The M.E.N. asked the Department for Transport (DfT) for a breakdown of how they came to the £5bn figure for an underground station A spokesman said: “HS2 Ltd’s work on this has not been published and hence no breakdown is available currently.”

The debate is now entering the political arena with the Crewe-Manchester HS2 Bill, including the proposal for a cut-price underground station at Piccadilly, now coming before parliament. And despite the setbacks, the Mayor has vowed to persevere: "We will keep fighting and we will be fighting throughout the entirety of the passage of the (HS2) bill through parliament. I think we can win the argument in parliament."

The bill also includes the scrapped eastern leg of HS2, which should have run from the East Midlands to Leeds.

The Government's preferred option would rise up from underground on a viaduct at least nine metres high for a mile-long stretch between Ardwick and the new station. Manchester Council has said Northern Powerhouse Rail, the proposed high-speed link to Leeds, would then have to come back out of the station on another viaduct, somewhere near to the first.
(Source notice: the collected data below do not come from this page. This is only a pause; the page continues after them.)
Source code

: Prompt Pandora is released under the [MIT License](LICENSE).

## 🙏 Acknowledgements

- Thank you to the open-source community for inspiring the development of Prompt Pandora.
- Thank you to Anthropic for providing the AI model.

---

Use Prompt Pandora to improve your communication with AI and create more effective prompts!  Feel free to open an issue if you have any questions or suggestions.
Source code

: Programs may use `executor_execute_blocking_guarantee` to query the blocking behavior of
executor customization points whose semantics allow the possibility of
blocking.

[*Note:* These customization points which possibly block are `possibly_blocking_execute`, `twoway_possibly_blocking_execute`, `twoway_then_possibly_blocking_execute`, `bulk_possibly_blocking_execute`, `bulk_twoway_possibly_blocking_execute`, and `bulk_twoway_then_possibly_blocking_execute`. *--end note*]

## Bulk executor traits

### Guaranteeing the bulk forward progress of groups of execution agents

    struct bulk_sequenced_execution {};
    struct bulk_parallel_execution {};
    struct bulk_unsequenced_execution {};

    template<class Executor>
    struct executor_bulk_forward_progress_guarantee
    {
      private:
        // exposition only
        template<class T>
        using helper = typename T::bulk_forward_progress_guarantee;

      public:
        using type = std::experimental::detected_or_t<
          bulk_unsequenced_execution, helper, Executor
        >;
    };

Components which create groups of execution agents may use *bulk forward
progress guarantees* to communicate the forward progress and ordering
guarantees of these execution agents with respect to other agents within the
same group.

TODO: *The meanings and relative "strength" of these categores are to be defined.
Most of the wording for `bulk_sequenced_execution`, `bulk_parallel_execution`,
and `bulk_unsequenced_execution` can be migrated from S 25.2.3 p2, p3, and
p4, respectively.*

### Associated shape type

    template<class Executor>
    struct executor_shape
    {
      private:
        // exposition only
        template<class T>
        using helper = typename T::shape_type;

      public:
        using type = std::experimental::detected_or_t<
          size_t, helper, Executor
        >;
And both leaders and technical experts warn that the station would be full from day one of HS2 and NPR, meaning the station would have no capacity to accept any extra services across the North beyond that. Such a move would not be seen in London, they also argue, where an underground HS2 station - with similarities to Manchester’s underground proposals for Piccadilly - has already been funded and is in the process of being built.

In direct opposition to the DfT's insistence there is no convincing argument for an underground station, the council’s previous and latest analysis both suggest a huge opportunity cost - as well as the blight of communities to the east of the city and years, if not decades, of disruption.

By building on the surface, HS2 would have to emerge from the ground in Ardwick, before travelling on a mile long viaduct of up to 12 metres in height to reach the new surface station. In order to then connect up to Leeds, it would have to turn back on itself and leave Piccadilly on more viaducts out across east Manchester towards Yorkshire. With detailed design proposals for NPR unavailable, it is unclear how far or exactly where those structures would stretch.

Leaders here instead want an underground version built at a different angle, so that the high speed service could simply travel straight through from London and on towards Yorkshire. Manchester’s argument also hinges on the huge economic cost of developing on the surface rather than underground

Transport secretary Grant Shapps has previously denied in the House of Commons that rail routes would be raised on viaducts coming into Piccadilly. In answer to Blackley and Broughton MP Graham Stringer in November, he said HS2 ‘will not be on stilts coming in’.